We set highway speeding limits to maximize convenience at what we consider an acceptable risk to human life. It is statistically certain that every year, there will be tens of thousands of driving deaths. A considerable portion of those deaths could be averted by “following the science” of force and velocity and enforcing a speed limit of, say, 15 miles an hour. But we tolerate motor-vehicle deaths because we value driving 75 miles an hour on the highway, and up to 55 miles an hour in cities, more than we do saving those thousands of lives. When those deaths come—nearly 100 a day in 2019—we do not cancel the policy. Nor would it be logical to cancel a liberal highway speed because a legislator who voted for it died in a car accident.
We could reduce coronavirus transmission to zero by locking everyone in a separate cell until a vaccine was developed. There are some public-health experts who from the start appeared ready to implement such radical social distancing. The extent to which we veer from that maximal coronavirus protection policy depends on how we value its costs and the competing goods: forgone life-saving medical care and deaths of despair from unemployment and social isolation, on the one hand, and the ability to support one’s family through work and to build prosperity through entrepreneurship, on the other. The advocates of maximal lockdowns have rarely conceded such trade-offs, but they are ever-present.
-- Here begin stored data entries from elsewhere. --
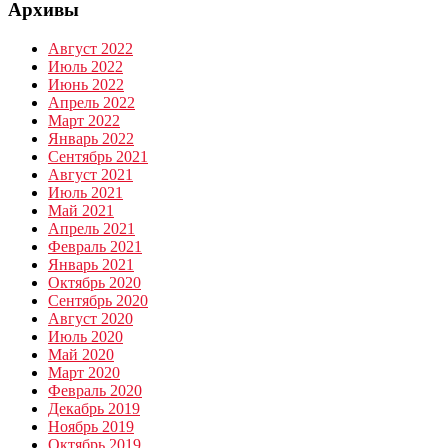
Архивы
Август 2022
Июль 2022
Июнь 2022
Апрель 2022
Март 2022
Январь 2022
Сентябрь 2021
Август 2021
Июль 2021
Май 2021
Апрель 2021
Февраль 2021
Январь 2021
Октябрь 2020
Сентябрь 2020
Август 2020
Июль 2020
Май 2020
Март 2020
Февраль 2020
Декабрь 2019
Ноябрь 2019
Октябрь 2019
Under today’s safetyism mentality, sacrifice and risk-taking become unthinkable. The martial virtues of courage and stoicism have been sidelined and pathologized. When Trump briefly left Walter Reed on Sunday in a motorcade to greet supporters, a doctor at the hospital complained that the Secret Service agents in Trump’s limousine “might get sick. They may die.” These are the same Secret Service agents who are expected to take a bullet for a president. They were behind a plexiglass barrier in the car; all occupants were masked. Under our feminized ethos, showing resoluteness during a crisis, reassuring the public about one’s well-being, are no longer positive traits in a leader; they are violations of maximal risk aversion. (Of course, medical information about a president’s condition should be transparent.)
Reopening is still the right policy. Mandatory outdoor mask-wearing is merely a way for government to turn citizens into walking billboards of fear, sending the false message that danger is everywhere. Infection rarely leads to death. Most of the infected recover. Given his governmental duties, the surprise is that Trump—as president, another kind of front-line worker—has not gotten sick before now.
Last week, Trump gave a debate performance embodying what the Left likes to call toxic masculinity. Today, anticipating his departure from the hospital, Trump tweeted: “Don’t be afraid of Covid. Don’t let it dominate your life.” The mainstream media blew its top, calling the tweet “dangerous,” “gross,” and “almost impossible to believe.” Let them fume. Trump is now modelling masculine leadership at its best: upbeat, rational, and unbowed.
Precisely so. And that’s also exactly why Proggy hates the man so viciously, with every fibre of his cowardly, emasculated being—the poor, sad little twerp-ass.